A inobservância das regras do Código da Estrada está na base destas ocorrências que enlutaram famílias e deixaram outras centenas de pessoas com sequelas irreversíveis
Um universo de 15 mil cidadãos perderam a vida em todo o país em consequência de 30 mil acidentes de viação, envolvendo mototaxistas durante o ano todo de 2025 até ao mês de Janeiro deste ano.

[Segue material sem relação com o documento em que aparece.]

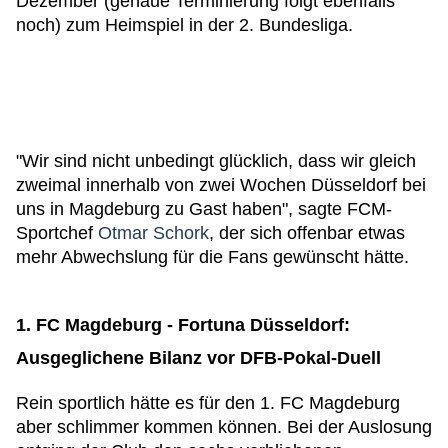
Dezember (genaue Terminierung folgt ebenfalls
noch) zum Heimspiel in der 2. Bundesliga.
"Wir sind nicht unbedingt glücklich, dass wir gleich
zweimal innerhalb von zwei Wochen Düsseldorf bei
uns in Magdeburg zu Gast haben", sagte FCM-
Sportchef
Otmar Schork
, der sich offenbar etwas
mehr Abwechslung für die Fans gewünscht hätte.
1. FC Magdeburg - Fortuna Düsseldorf:
Ausgeglichene Bilanz vor DFB-Pokal-Duell
Rein sportlich hätte es für den 1. FC Magdeburg
aber schlimmer kommen können. Bei der Auslosung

Na sequência, explicou, seguem as províncias de Benguela, Bié, Huambo e Huíla. Já Malanje é uma das províncias que registou, nesse período, uma baixa ocorrência, ao contrário do que era anteriormente. Entre as causas desses acidentes, o líder associativo explicou que a inobservância das regras do Código da Estrada esteve na base das ocorrências que enlutaram famílias e deixaram outras centenas de pessoas com sequelas irreversíveis.
Resistência à formação
De acordo com Bento Rafael, grande parte dos operadores de mototaxis continua a mostrar resistência à formação, situação quecontribui para que os acidentes continuem a ser registados em números preocupantes.
A título de exemplo, a fonte esclareceu que, dos 1 milhão de operadores de mototaxis em todo o país, apenas 14 mil têm formação em matéria de Código da Estrada.
Ainda segundo Bento Rafael, apesar de a sua organização ter levado a cabo regularmente o processo de formação, até mesmo em sistema ambulatório, ainda assim, frisou, tem sido difícil convencer os operadores de mototaxis a se capacitarem.